I think the key piece of missing information here to make this more understandable is that ground is often not a good conductor. As a result you can have different ground voltage levels even within a distance of 100 feet.
When you ground both ends of a shield or any other kind of good conductor, you form a good conductor for ground currents (most of them probably unrelated to the signal you are working on). These currents can be surprisingly high and can generate unwanted fields in the shield thus inducing unwanted signals and noise into your signal wires.
QUESTION OK so the lood and resulting current in a shield when grounded at both ends can be a result of potential diffference between the ground points. That is most illuminating.

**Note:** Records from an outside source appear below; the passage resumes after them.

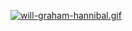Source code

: [![will-graham-hannibal.gif](https://i.postimg.cc/QxXKVrfR/will-graham-hannibal.gif)](https://postimg.cc/MXFprg2D)
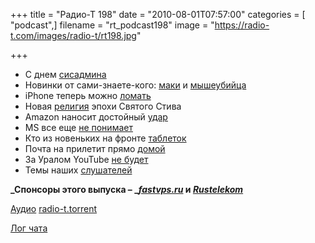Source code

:+++
title = "Радио-Т 198"
date = "2010-08-01T07:57:00"
categories = [ "podcast",]
filename = "rt_podcast198"
image = "https://radio-t.com/images/radio-t/rt198.jpg"

+++

- С днем [сисадмина](http://habrahabr.ru/company/microsoft/blog/100491/)
- Новинки от сами-знаете-кого: [маки](http://www.wired.com/gadgetlab/2010/07/new-imacs-add-ips-displays-core-i-processors-across-the-range/) и [мышеубийца](http://http://techcrunch.com/2010/07/27/apple-magic-trackpad-mouse/)
- iPhone теперь можно [ломать](http://mashable.com/2010/07/26/dmca-jailbreak-exemption/)
- Новая [религия](http://techcrunch.com/2010/07/29/apple-religion/) эпохи Святого Стива
- Amazon наносит достойный [удар](http://www.wired.com/gadgetlab/2010/07/amazon-new-kindle/)
- MS все еще [не понимает](http://arstechnica.com/microsoft/news/2010/07/ballmer-and-microsoft-still-doesnt-get-the-ipad.ars)
- Кто из новеньких на фронте [таблеток](http://www.switched.com/2010/07/30/rims-blackpad-9-7-inch-tablet-rumored-to-debut-in-november/)
- Почта на прилетит прямо [домой](http://dvice.com/archives/2010/07/fedexs-dream-of.php)
- За Уралом YouTube [не будет](http://net.compulenta.ru/550553/)
- Темы наших [слушателей](http://radio-t.com/temi_dlja_vipuskov/temy-dlya-198/)

**_Спонсоры этого выпуска – _[_fastvps.ru_](http://fastvps.ru/) и [_Rustelekom_](http://robobill.net/)**

[Аудио](http://archive.rucast.net/radio-t/media/rt_podcast198.mp3)
[radio-t.torrent](http://www.radio-t.com/torrents/rt_podcast198.mp3.torrent)

[Лог чата](http://chat.radio-t.com/logs/radio-t-198.html)
<audio src="http://archive.rucast.net/radio-t/media/rt_podcast198.mp3" preload="none"></audio>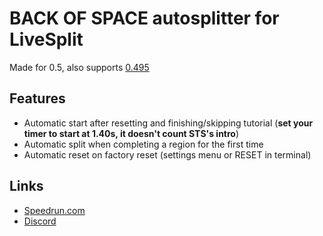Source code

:# BACK OF SPACE autosplitter for LiveSplit

Made for 0.5, also supports [0.495](https://github.com/maromalo/bos-auto-splitter/blob/main/BOS_v0.495.asl)

## Features
- Automatic start after resetting and finishing/skipping tutorial (**set your timer to start at 1.40s, it doesn't count STS's intro**)
- Automatic split when completing a region for the first time
- Automatic reset on factory reset (settings menu or RESET in terminal)

## Links
- [Speedrun.com](https://www.speedrun.com/es-ES/backofspace)
- [Discord](https://discord.com/invite/Zwdges5Xde)
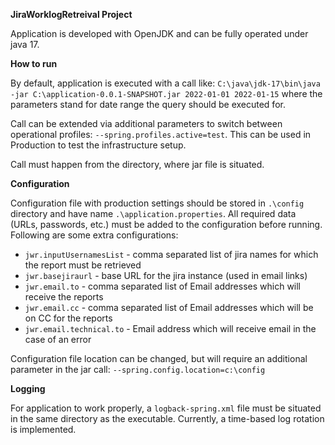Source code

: **JiraWorklogRetreival Project**

Application is developed with OpenJDK and can be fully operated under java 17.

**How to run**

By default, application is executed with a call like: 
`C:\java\jdk-17\bin\java -jar C:\application-0.0.1-SNAPSHOT.jar 2022-01-01 2022-01-15`
where the parameters stand for date range the query should be executed for. 

Call can be extended via additional parameters to switch between operational profiles:
`--spring.profiles.active=test`. This can be used in Production to test the infrastructure setup.

Call must happen from the directory, where jar file is situated.

**Configuration**

Configuration file with production settings should be stored in `.\config` directory and have name `.\application.properties`.
All required data (URLs, passwords, etc.) must be added to the configuration before running.
Following are some extra configurations:
 - `jwr.inputUsernamesList` - comma separated list of jira names for which the report must be retrieved
 - `jwr.basejiraurl` - base URL for the jira instance (used in email links)
 - `jwr.email.to` - comma separated list of Email addresses which will receive the reports
 - `jwr.email.cc` - comma separated list of Email addresses which will be on CC for the reports
 - `jwr.email.technical.to` - Email address which will receive email in the case of an error

Configuration file location can be changed, but will require an additional parameter in the jar call:
 `--spring.config.location=c:\config`

**Logging**
 
For application to work properly, a `logback-spring.xml` file must be situated in the same directory as the executable.
Currently, a time-based log rotation is implemented. 

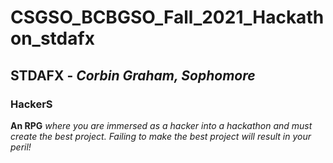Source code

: # CSGSO_BCBGSO_Fall_2021_Hackathon_stdafx
## STDAFX - _Corbin Graham, Sophomore_
### HackerS
**An RPG**
_where you are immersed as a hacker into a hackathon and must create the best project._
_Failing to make the best project will result in your peril!_
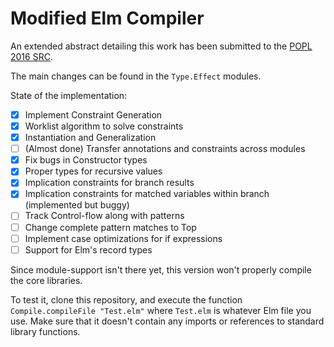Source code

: # Modified Elm Compiler

An extended abstract detailing this work has been submitted to the [POPL 2016 SRC](http://conf.researchr.org/track/POPL-2016/POPL-2016-SRC).

The main changes can be found in the `Type.Effect` modules.

State of the implementation:

- [x] Implement Constraint Generation
- [x] Worklist algorithm to solve constraints
- [x] Instantiation and Generalization
- [ ] (Almost done) Transfer annotations and constraints across modules
- [x] Fix bugs in Constructor types
- [x] Proper types for recursive values
- [x]  Implication constraints for branch results
- [x]  Implication constraints for matched variables within branch (implemented but buggy)
- [ ]  Track Control-flow along with patterns
- [ ]  Change complete pattern matches to Top
- [ ] Implement case optimizations for if expressions
- [ ] Support for Elm's record types

Since module-support isn't there yet, this version
won't properly compile the core libraries.

To test it, clone this repository, and execute the function `Compile.compileFile "Test.elm"` where `Test.elm` is whatever
Elm file you use. Make sure that it doesn't contain
any imports or references to standard library functions.
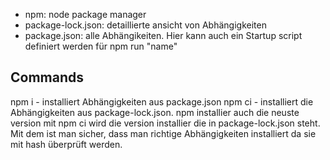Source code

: 
- npm: node package manager
- package-lock.json: detaillierte ansicht von Abhängigkeiten
- package.json: alle Abhängikeiten. Hier kann auch ein Startup script definiert werden für npm run "name"


## Commands
npm i - installiert Abhängigkeiten aus package.json
npm ci - installiert die Abhängigkeiten aus package-lock.json. npm installier auch die neuste version mit npm ci wird die version installier die in package-lock.json steht. Mit dem ist man sicher, dass man richtige Abhängigkeiten installiert da sie mit hash überprüft werden.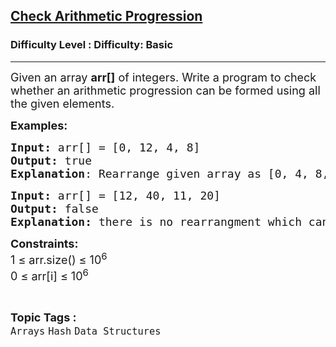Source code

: <h2><a href="https://www.geeksforgeeks.org/problems/check-arithmetic-progression1842/1">Check Arithmetic Progression</a></h2><h3>Difficulty Level : Difficulty: Basic</h3><hr><div class="problems_problem_content__Xm_eO"><p><span style="font-size: 18px;">Given an array <strong>arr[]</strong> of integers. Write a program to check whether an arithmetic progression can be formed using all the given elements.&nbsp;</span></p>
<p><span style="font-size: 18px;"><strong>Examples:</strong></span></p>
<pre><span style="font-size: 18px;"><strong>Input: </strong>arr[] = [0, 12, 4, 8]
<strong>Output:</strong> true
<strong>Explanation</strong>: Rearrange given array as [0, 4, 8, 12] which forms an arithmetic progression.</span></pre>
<pre><span style="font-size: 18px;"><strong>Input: </strong>arr[] = [12, 40, 11, 20]
<strong>Output:</strong> false<br><strong>Explanation: </strong>there is no rearrangment which can forms an arithmetic progression.</span></pre>
<p><span style="font-size: 18px;"><strong>Constraints:</strong><br>1 ≤ arr.size() ≤ 10<sup>6<br></sup>0 ≤ arr[i] ≤ 10<sup>6</sup></span></p></div><br><p><span style=font-size:18px><strong>Topic Tags : </strong><br><code>Arrays</code>&nbsp;<code>Hash</code>&nbsp;<code>Data Structures</code>&nbsp;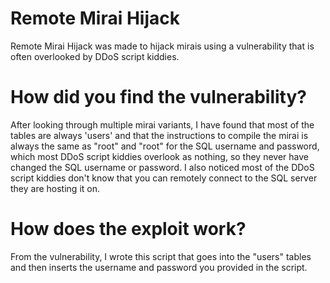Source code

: # Remote Mirai Hijack
Remote Mirai Hijack was made to hijack mirais using a vulnerability that is often overlooked by DDoS script kiddies.

# How did you find the vulnerability?
After looking through multiple mirai variants, I have found that most of the tables are always 'users' and that the instructions to compile the mirai is always the same as "root" and "root" for the SQL username and password, which most DDoS script kiddies overlook as nothing, so they never have changed the SQL username or password. I also noticed most of the DDoS script kiddies don't know that you can remotely connect to the SQL server they are hosting it on.

# How does the exploit work?
From the vulnerability, I wrote this script that goes into the "users" tables and then inserts the username and password you provided in the script.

In the case of drive/motor leads, the shield is made to carry high currents. It is also important for the motor frame and the drive frame to be at the same ground potential in order to avoid nuisance drive faults. The motor leads are already full of high frequency components so a little induced noise from the shield is hardly any concern. And the motor is not particularly sensitive to noise anyway since it is primarily a large inductor.
QUESTION This is the reason I would take it that a VFD and all associated "pieces" should have only one ground point.
Just as a footnote to this. I have seen ground potentials between adjacent buildings in an industrial site with over 30 volts difference in potential. Attempting to ground the two together in one instance involved over 400 amps of ground current, most of it at 60Hz, of course.